Qu’est ce qui vous a conduit à consacrer votre premier long métrage pour le grand écran aux conséquences du réchauffement climatique en Afrique ?
Aïssa Maïga : Un coup de fil du producteur Yves Darandeau ! Car c’est Yves Lagache qui a eu l’idée originale de Marcher sur l’eau et en avait fait les premiers repérages avant de devoir quitter le projet. Yves m’a alors proposé de reprendre le projet et de le conduire à son terme
Vous avez tout de suite répondu positivement ?
J’étais alors plongée avec Isabelle Siméoni dans Regards noirs que nous réalisions pour Canal +. Et surtout c’est un sujet sur lequel je ne me sentais aucune expertise particulière. Donc ma première impulsion fut de décliner. Mais je n’y suis pas arrivée ! (rires) Car il y avait la possibilité d’explorer ce sujet au cœur du Sahel, ce coin du monde d’où je viens et où j’ai passé tant de moments marquants. Ce fut ma porte d’entrée
Une fois ce oui donné, comment construisez- vous la colonne vertébrale du film ?
Je m’appuie d’abord sur le formidable travail de préparation de Guy Lagache et notamment ses échanges avec Ariane Kirtley, la responsable de l’ONG Amman Imman, très active dans ce coin du monde pour faire des forages et permettre aux villages de revivre grâce au retour de l’eau. Je vais donc à mon tour à sa rencontre pour lui poser toutes les questions que j’ai en tête. Et ces entretiens- fleuve seront décisifs. Ariane me détaille notamment les conséquences concrètes du manque d’eau - s’aggravant année après année - chez les familles qui vivent dans cette région. Et on va construire ensemble cette colonne vertébrale
Pourquoi avoir choisi de poser votre caméra dans le village de Tatiste au Niger ?

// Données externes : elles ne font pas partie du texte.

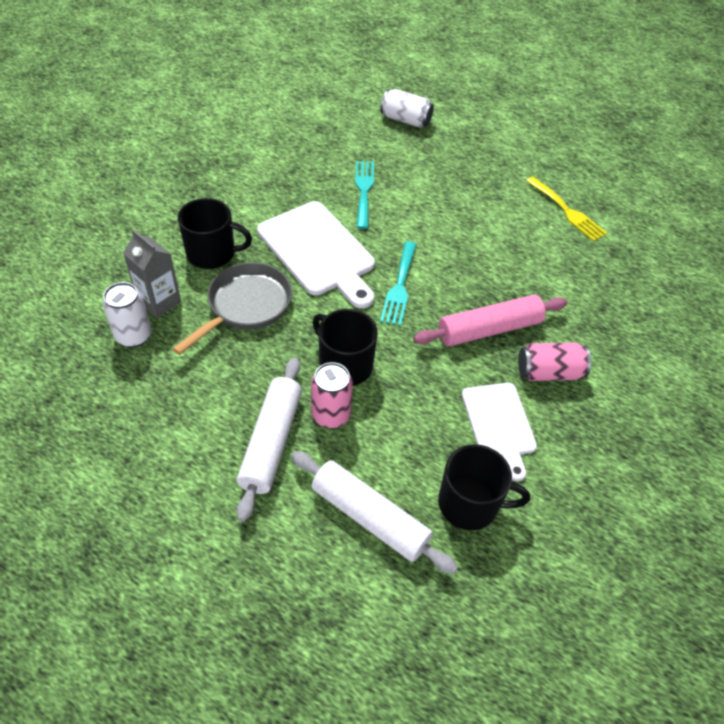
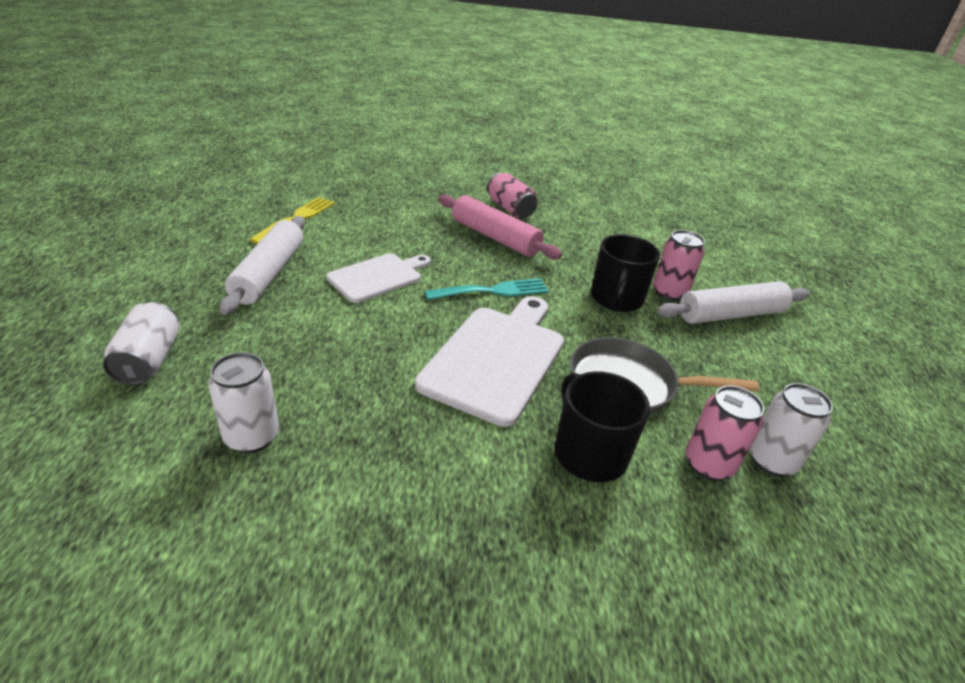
camera: 120 degrees left, 15 degrees down
(159, 301) = (708, 464): grey carton -> pink can
(320, 140) = (252, 437): none -> white can
(364, 190) = (354, 355): turquoise fork -> none
(370, 517) = (714, 257): white rolling pin -> white rolling pin (269, 273)
(470, 504) = (651, 224): black mug -> none
(499, 424) = (580, 222): white cutting board -> white cutting board (378, 277)

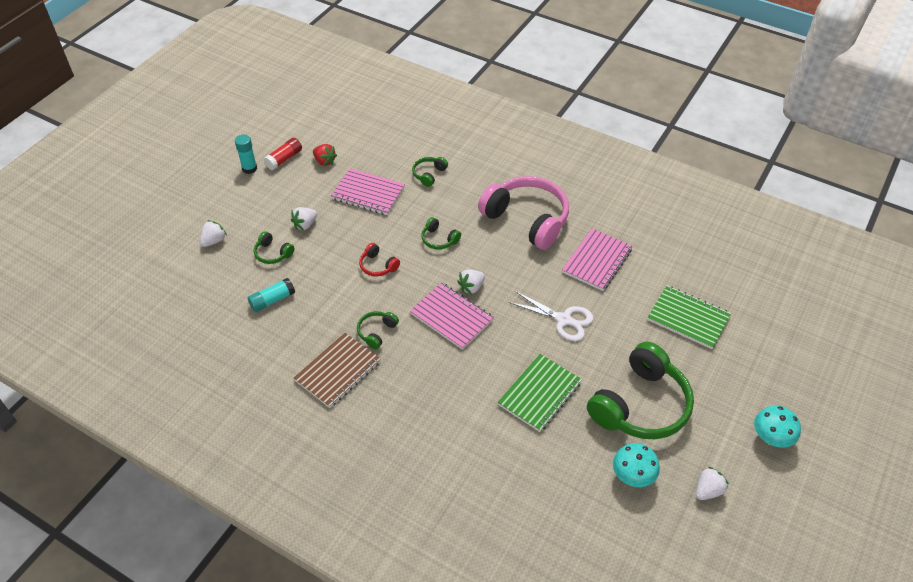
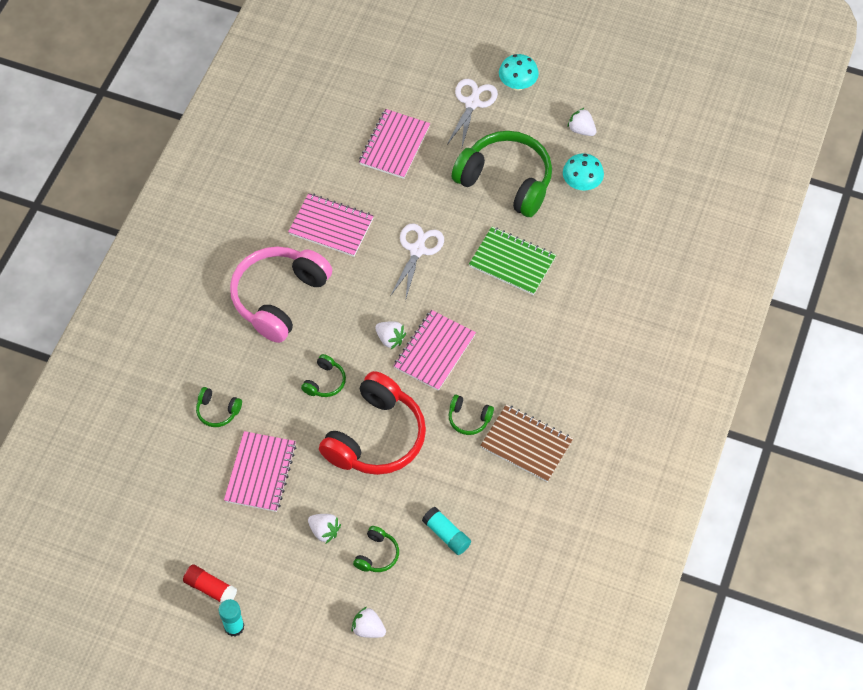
camera: 100 degrees left, 10 degrees up
(324, 161) = (209, 537): red strawberry -> none
(378, 266) = (376, 437): red headphones -> red headphones, size x2.31
(688, 318) = (394, 145): green notebook -> pink notebook
(743, 391) = (472, 103): none -> white scissors

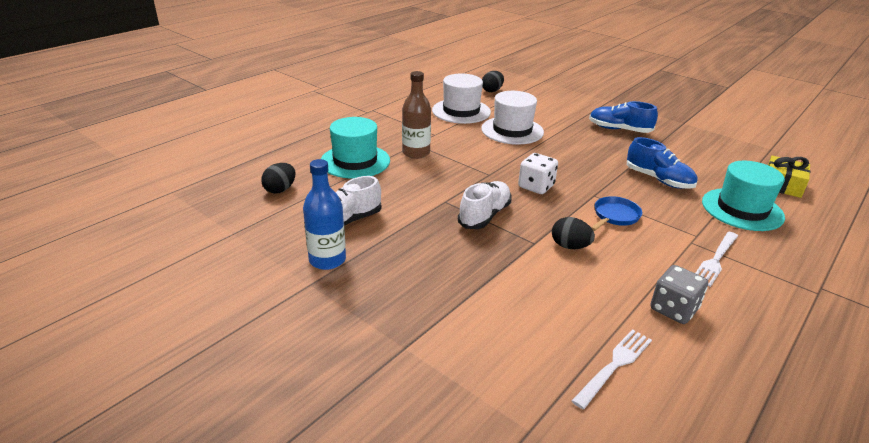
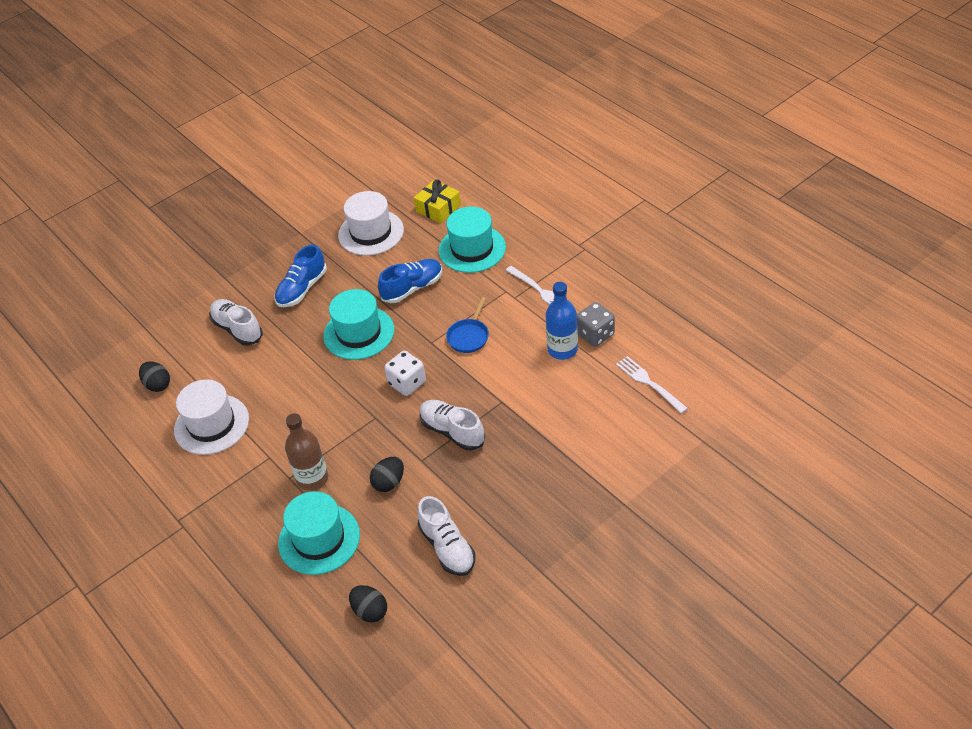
camera: 75 degrees left, 15 degrees up
(327, 260) = (507, 560): blue bottle -> blue bottle (562, 349)
(512, 130) = (279, 382): white hat -> white hat (371, 232)
(559, 110) = (237, 329): none -> white shoe
(570, 246) = (510, 378): black egg -> black egg (389, 482)
(584, 158) = (359, 333): none -> turquoise hat
(615, 216) = (469, 336): blue pan -> blue pan turned 120 degrees counterclockwise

Là encore, je me suis appuyée sur le travail de repérages de Guy Lagache. J’avais carte blanche pour aller où je voulais en Afrique de l’Ouest. Mais j’ai choisi ce village car il se situait au Niger, donc proche du nord Mali d’où je viens et parce qu’il était peul comme ma grand- mère. Grâce à Guy, j’ai pu avoir immédiatement accès à des photos, aux compte- rendus des témoignages qu’il avait récoltés en se rendant sur place. Et petit à petit j’affine alors ce que j’ai envie de raconter avec Marcher sur l’eau : la vie d’un village et la manière dont, à cause du changement climatique, des enfants se retrouvent propulsés dans des responsabilités d’adultes en l’absence de leurs parents, partis loin pour subvenir aux besoins de leurs familles. Je souhaitais que ce soit la clé du film car j’avais le sentiment que ça permettrait un processus d’identification.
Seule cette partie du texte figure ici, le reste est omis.